I just finished reading "South of the Border, West of the Sun" by Haruki Murakami. I'm now starting his short story collection "The Elephant Vanishes". I'm also reading Alice in Wonderland by Lewis Caroll while I'm half asleep at night.
George MacDonald Fraser is dead, alas. Fraser was best known for his vastly entertaining novels about Harry Flashman, a mid-19th century British soldier who in public was the hero of the empire and in private was an utter sonuvabitch who survived to old age by being a cowardly, greedy, alcoholic, womanizing bastard, which is obviously a lot more entertaining than reading about, say, righteous schoolboys like that asshole Tom Brown.
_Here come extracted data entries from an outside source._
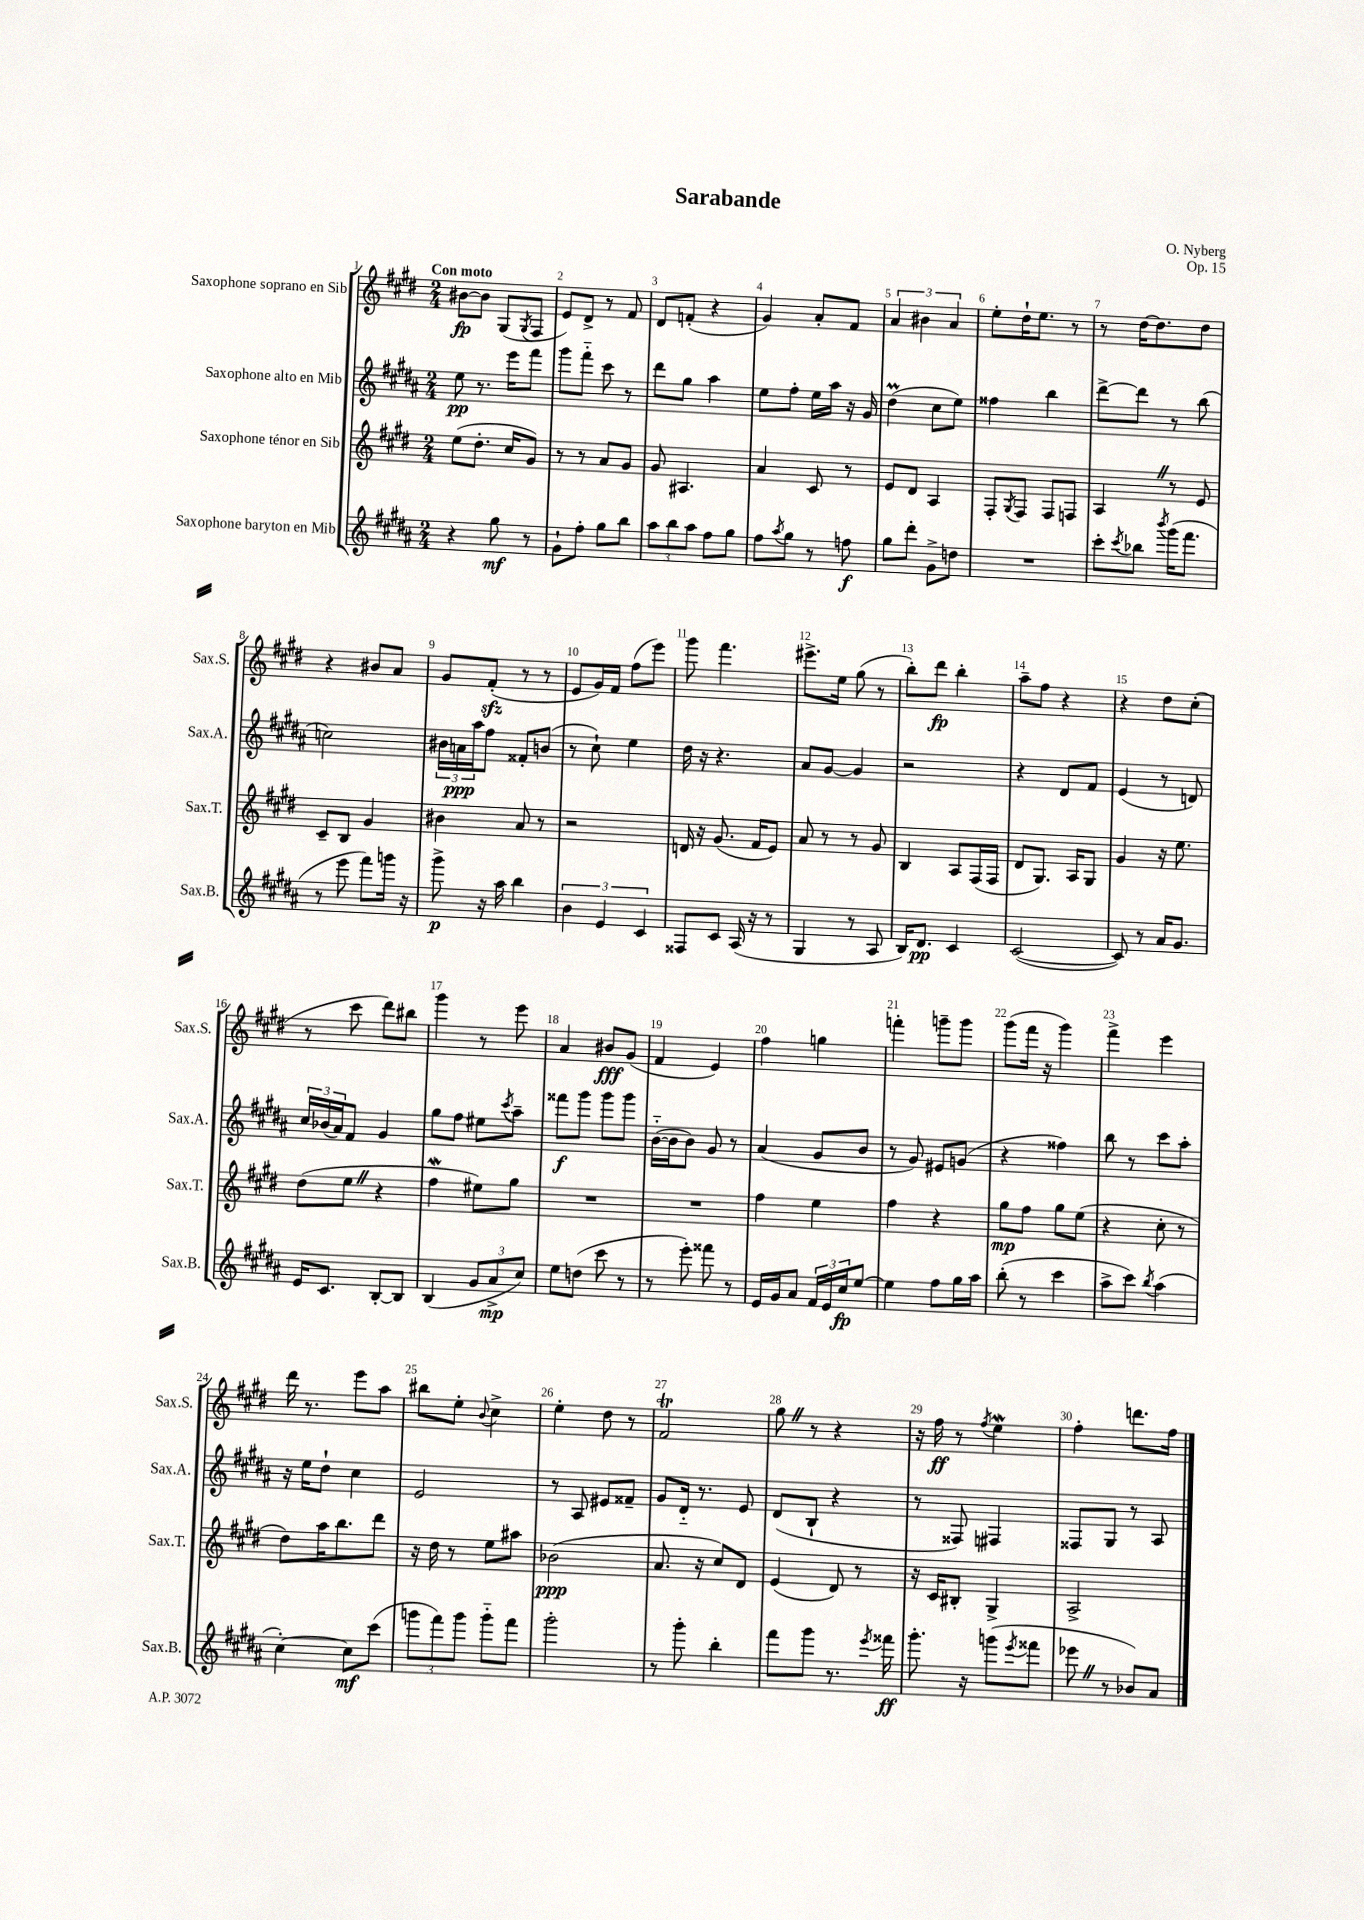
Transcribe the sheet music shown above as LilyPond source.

\header { title = "Sarabande" composer = "O. Nyberg" opus = "Op. 15" }
<<
\new StaffGroup <<
\new Staff = "s0" \with { instrumentName = "Saxophone soprano en Sib" shortInstrumentName = "Sax.S." } {
    \clef treble \key e \major \numericTimeSignature \time 2/4 \tempo "Con moto"
    bis'8~\fp bis'8 gis8( \acciaccatura { gis8 } fis8 |
    e'8) dis'8-> r8 fis'8 |
    dis'8 f'8-.( r4 |
    gis'4) a'8-. fis'8 |
    \tuplet 3/2 { a'4 bis'4 a'4 } |
    e''8-. dis''16-! e''8. r8 |
    r8 dis''16~ dis''8. dis''8 |
    r4 bis'8 a'8 |
    gis'8 fis'8-.\sfz( r8 r8 |
    e'8 gis'16) fis'16 fis''8( e'''8) |
    gis'''8 fis'''4. |
    eis'''8.-> e''16 gis''8( r8 |
    b''8-.) dis'''8\fp b''4-. |
    a''8-- fis''8 r4 |
    r4 dis''8 cis''8-.( |
    r8 cis'''8 dis'''8) bis''8 |
    gis'''4 r8 e'''8 |
    a'4 bis'8\fff gis'8( |
    fis'4 e'4) |
    fis''4 g''4 |
    f'''4-. g'''8-- g'''8 |
    gis'''8( fis'''16 r16 gis'''4) |
    fis'''4-> e'''4 |
    dis'''16 r8. e'''8 a''8 |
    bis''8 e''8-. \appoggiatura { b'8 } cis''4-> |
    e''4-. dis''8 r8 |
    fis'2\trill |
    gis''8 \once \override BreathingSign.text = \markup { \musicglyph "scripts.caesura.straight" } \breathe r8 r4 |
    r16 fis''16\ff r8 \acciaccatura { fis''8 } e''4\mordent |
    fis''4-. d'''8. fis''16 \bar "|." |
}
\new Staff = "s1" \with { instrumentName = "Saxophone alto en Mib" shortInstrumentName = "Sax.A." } {
    \clef treble \key b \major \numericTimeSignature \time 2/4
    e''8\pp r8. e'''16 fis'''8 |
    gis'''8 fis'''8-_ cis'''8 r8 |
    dis'''8 gis''8 ais''4 |
    e''8 fis''8-. e''16 ais''16 r16 gis'16 |
    dis''4\prall( cis''8 e''8) |
    fisis''4 b''4 |
    dis'''8~-> dis'''8 r8 b''8( |
    c''2) |
    \tuplet 3/2 { bis'16 a'16\ppp ais''16 } fis''8 fisis'8-. b'8( |
    r8 cis''8-!) e''4 |
    dis''16 r16 r4. |
    ais'8 gis'8~ gis'4 |
    r2 |
    r4 dis'8 fis'8 |
    e'4( r8 d'8) |
    \tuplet 3/2 { cis''16 bes'16( ais'16) } fis'8 gis'4 |
    gis''8 fis''8 eis''8 \acciaccatura { cis'''8 } ais''8-- |
    fisis'''8\f gis'''8 gis'''8 gis'''8 |
    b'16~-_( b'16 b'8) gis'8 r8 |
    ais'4( gis'8 b'8 |
    r8 gis'8) eis'8 g'8( |
    r4 fisis''4) |
    b''8 r8 cis'''8 ais''8-. |
    r16 e''16 dis''8-! cis''4 |
    e'2 |
    r8 ais8 eis'8 fisis'8-- |
    gis'8 dis'16-_ r8. e'8 |
    dis'8( b8-! r4 |
    r8 fisis8) fis4 |
    fisis8 gis8 r8 ais8 \bar "|." |
}
\new Staff = "s2" \with { instrumentName = "Saxophone ténor en Sib" shortInstrumentName = "Sax.T." } {
    \clef treble \key e \major \numericTimeSignature \time 2/4
    e''8( dis''8.-. cis''16 gis'8) |
    r8 r8 a'8 gis'8 |
    gis'8 ais4. |
    a'4 cis'8 r8 |
    e'8 dis'8 a4 |
    fis8-. \acciaccatura { gis8 } fis8 fis8 f8 |
    a4 \once \override BreathingSign.text = \markup { \musicglyph "scripts.caesura.straight" } \breathe r8 e'8 |
    cis'8-- b8 gis'4 |
    bis'4 a'8 r8 |
    r2 |
    d'16 r16 gis'8.( fis'16 e'8) |
    a'8 r8 r8 gis'8 |
    b4 a8 fis16( fis16 |
    dis'8 gis8.) a16 gis8 |
    gis'4 r16 e''8. |
    dis''8( e''8 \once \override BreathingSign.text = \markup { \musicglyph "scripts.caesura.straight" } \breathe r4 |
    fis''4\mordent eis''8) gis''8 |
    R2 |
    R2 |
    fis''4 e''4 |
    fis''4 r4 |
    gis''8\mp fis''8 gis''8 e''8( |
    r4 cis''8-. r8 |
    dis''8) a''16 b''8. dis'''8 |
    r16 dis''16 r8 e''8 ais''8 |
    bes'2\ppp( |
    a'8. r16 cis''8) dis'8 |
    e'4( dis'8) r8 |
    r16 cis'16 bis8-. gis4-> |
    a2-> \bar "|." |
}
\new Staff = "s3" \with { instrumentName = "Saxophone baryton en Mib" shortInstrumentName = "Sax.B." } {
    \clef treble \key b \major \numericTimeSignature \time 2/4
    r4 gis''8\mf r8 |
    gis'8-! fis''8-. gis''8 b''8 |
    \tuplet 3/2 { ais''8 b''8 ais''8 } fis''8 gis''8 |
    fis''8 \acciaccatura { ais''8 } gis''8 r8 f''8\f |
    gis''8 dis'''8-. gis'8-> d''8 |
    R2 |
    cis'''8-. \acciaccatura { cis'''8 } bes''8 \acciaccatura { b'''8 } gis'''16( fis'''8. |
    r8 e'''8 fis'''8) g'''16 r16 |
    gis'''8->\p r16 ais''16 b''4 |
    \tuplet 3/2 { b'4 e'4 cis'4 } |
    fisis8 cis'8 ais16( r16 r8 |
    gis4 r8 ais8 |
    b16) dis'8.\pp cis'4 |
    cis'2~( |
    cis'8) r8 ais'16 gis'8. |
    e'16 cis'8. b8~-. b8 |
    b4( \tuplet 3/2 { gis'8 ais'8->\mp cis''8) } |
    e''8 d''8( cis'''8 r8 |
    r8 e'''8-.) fisis'''8 r8 |
    e'16 gis'16 ais'8 \tuplet 3/2 { fis'16 e'16 cis''16\fp } e''8~ |
    e''4 fis''8 gis''16 ais''16 |
    b''8-.( r8 cis'''4 |
    ais''8-> cis'''8) \acciaccatura { b''8 } ais''4( |
    cis''4~-.) cis''8\mf cis'''8( |
    \tuplet 3/2 { g'''8 fis'''8) g'''8 } g'''8-_ fis'''8 |
    gis'''2-. |
    r8 gis'''8-. b''4-. |
    fis'''8 gis'''8 r8. \acciaccatura { e'''8 } fisis'''16\ff |
    gis'''8.-. r16 g'''8( \acciaccatura { e'''8 } fisis'''8 |
    ees'''8 \once \override BreathingSign.text = \markup { \musicglyph "scripts.caesura.straight" } \breathe r8 bes'8) ais'8 \bar "|." |
}
>>
>>
\layout { \context { \Score \override BarNumber.break-visibility = ##(#f #t #t) barNumberVisibility = #all-bar-numbers-visible } }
I have a fetish for good court-room comedy-drama. Maybe Denny Crane, ah, Boston Legal has spoiled me, but I've finally found something on par. Rumpole is the barrister who fights not for money, but for principle. He is disenfranchised from the "good ol' boy" mentality that dominates the rest of the profession, and while I agree that the independent Bar system of most Commonwealth nations promotes justice ahead of confrontation and theatrics, Mortimer's observation that criminal law is by its very nature confrontational and is at the fundamental epicenter of what is important in the legal system is well put out.